Par Swann Bigot, juriste et consultant en affaires internationales, fondateur de la plateforme Eurasia Business News  – 31 décembre 2019

Gazoduc - Pixabay

Gazoduc – Source : Pixabay

Le Russe Gazprom et l’Ukrainien Naftogaz ont signé à Vienne le 30 décembre un nouveau contrat de transit de gazier et des accords réglant leurs litiges, a annoncé le président de Gazprom Alexeï Miller.

Ces décisions et les accords définitifs ont été pris le 30 décembre après cinq jours de négociations bilatérales à Vienne, en Autriche. Alexeï Miller a déclaré que les documents sécurisaient le transit de gaz russe via l’Ukraine vers l’Europe après le 31 décembre.

Gazprom et Naftogaz, après de longues discussions à Berlin et à Minsk, se sont mis d’accord le 20 décembre sur les modalités de règlement de leur différend par arbitrage rendu à Stockholm ainsi que sur les volumes et conditions de transit du gaz russe vers l’Europe via l’Ukraine à partir du 1er janvier 2020.

L’arbitrage et les actions en justice entre les deux entreprises russe et ukrainienne sont définitivement clos.

Les deux parties ont convenu de renoncer à toute réclamation future concernant les contrats de transit et de livraison en date du 19 janvier 2009.

Naftogaz a confirmé le 27 décembre avoir reçu le paiement de USD 2,9 milliards de Gazprom, comme convenu à Minsk le 20 décembre. Ce montant correspond à l’indemnité accordée par l’arbitrage rendu à Stockholm en février 2018.

En outre, un accord a été conclu entre Gazprom et le ministère ukrainien de la Justice, qui prévoit l’annulation de toutes les réclamations actuelles et éventuelles en Ukraine contre l’entreprise russe, devant le Comité anti-monopole d’Ukraine.

La procédure antitrust ukrainienne contre Gazprom avait généré la réclamation d’une amende d’un montant de USD 7,4 milliards pour abus de position dominante sur le marché du transit du gaz naturel en Ukraine.

Gazprom et Naftogaz ont également signé un accord sur l’organisation du transport de gaz depuis la Russie à travers le territoire ukrainien vers l’Europe. Dans le même temps, Naftogaz sera organisateur du transit et supportera les risques associés.

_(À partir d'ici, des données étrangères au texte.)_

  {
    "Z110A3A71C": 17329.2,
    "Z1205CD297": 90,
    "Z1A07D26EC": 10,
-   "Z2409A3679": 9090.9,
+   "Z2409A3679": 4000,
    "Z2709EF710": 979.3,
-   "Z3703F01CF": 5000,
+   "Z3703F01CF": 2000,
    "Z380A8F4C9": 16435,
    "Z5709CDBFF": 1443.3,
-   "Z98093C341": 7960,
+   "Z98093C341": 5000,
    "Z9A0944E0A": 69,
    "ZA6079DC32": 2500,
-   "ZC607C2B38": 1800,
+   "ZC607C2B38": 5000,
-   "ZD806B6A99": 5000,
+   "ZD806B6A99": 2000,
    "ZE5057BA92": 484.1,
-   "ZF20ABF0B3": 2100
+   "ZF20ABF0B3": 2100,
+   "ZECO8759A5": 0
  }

Un accord de transport a été conclu entre l’exploitant du réseau de transport de gaz d’Ukraine (OGTSU) et Naftogaz. Gazprom a également signé un accord inter-opérateurs avec OGTSU. L’entreprise organisatrice devra réserver un volume de 225 milliards de mètres cubes de gaz via la capacité du réseau de transport de gaz ukrainien pendant cinq ans: 65 milliards de mètres cubes en 2020 et 40 milliards de mètres cubes chaque année entre 2021 et 2024.

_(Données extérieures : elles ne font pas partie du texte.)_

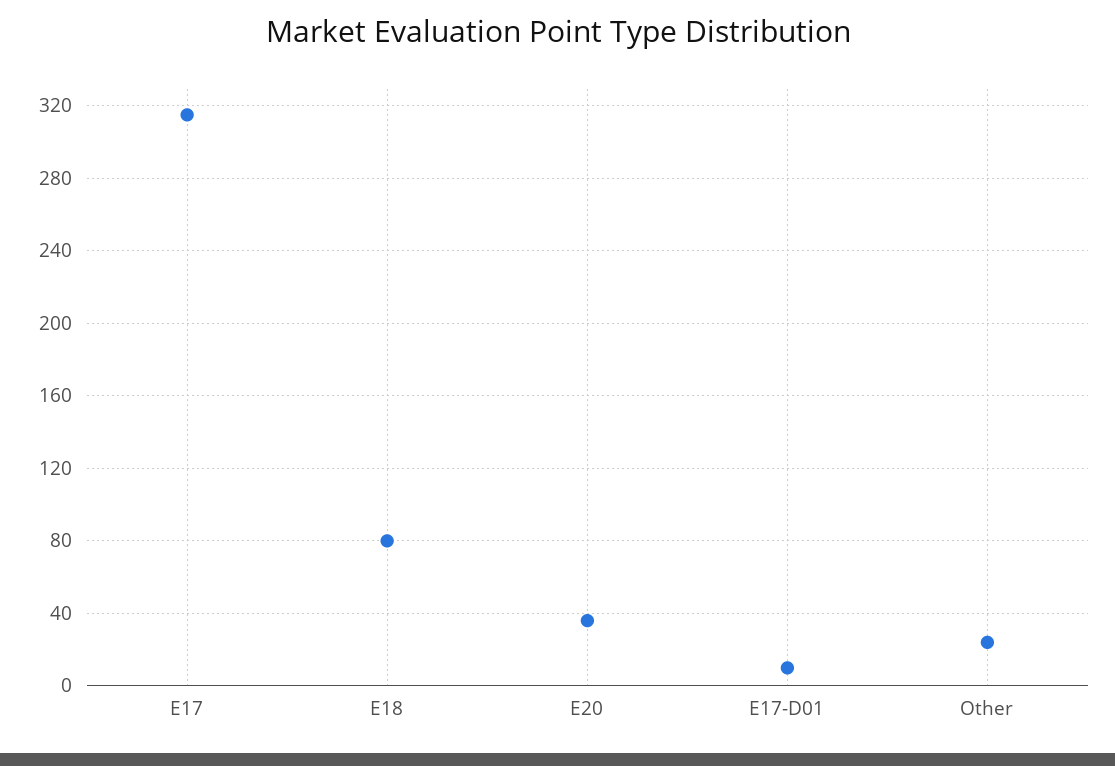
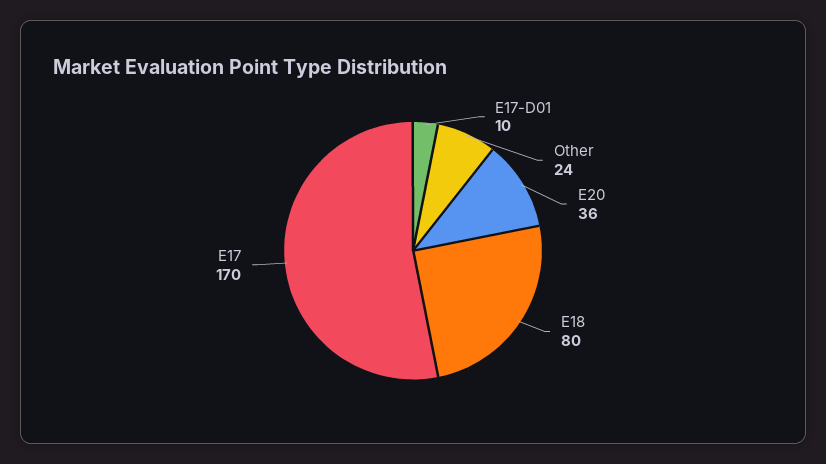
  {
-   "E17": 315,
+   "E17": 170,
    "E18": 80,
    "E20": 36,
    "E17-D01": 10,
    "Other": 24
  }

Si le volume de gaz transité est plus élevé, Gazprom paiera le transport via l’Ukraine à un tarif plus élevé.

Le président ukrainien Volodymyr Zelensky a annoncé que l’Ukraine s’attend à recevoir plus de USD 7 milliards de transit de gaz au cours de la période 2020-2025.

Ce montant correspond globalement au niveau tarifaire des contrats de 2009.

Les parties pourront si elles le souhaitent prolonger le contrat de transit de 10 ans supplémentaires.

Le directeur exécutif de Naftogaz, Yuriy Vitrenko, a expliqué que le principe du «take or pay» était fixé dans les contrats, signés conformément à la réglementation européenne sur le transit du gaz. Naftogaz sera «l’organisateur du transit».

Le contrat prévoit également une option de volumes de transit supplémentaires «avec une plus grande flexibilité de réservation» qui seront payés à un tarif plus élevé.

Les contrats existants pour la fourniture et le transit de gaz russe via l’Ukraine expirent le 31 décembre 2019.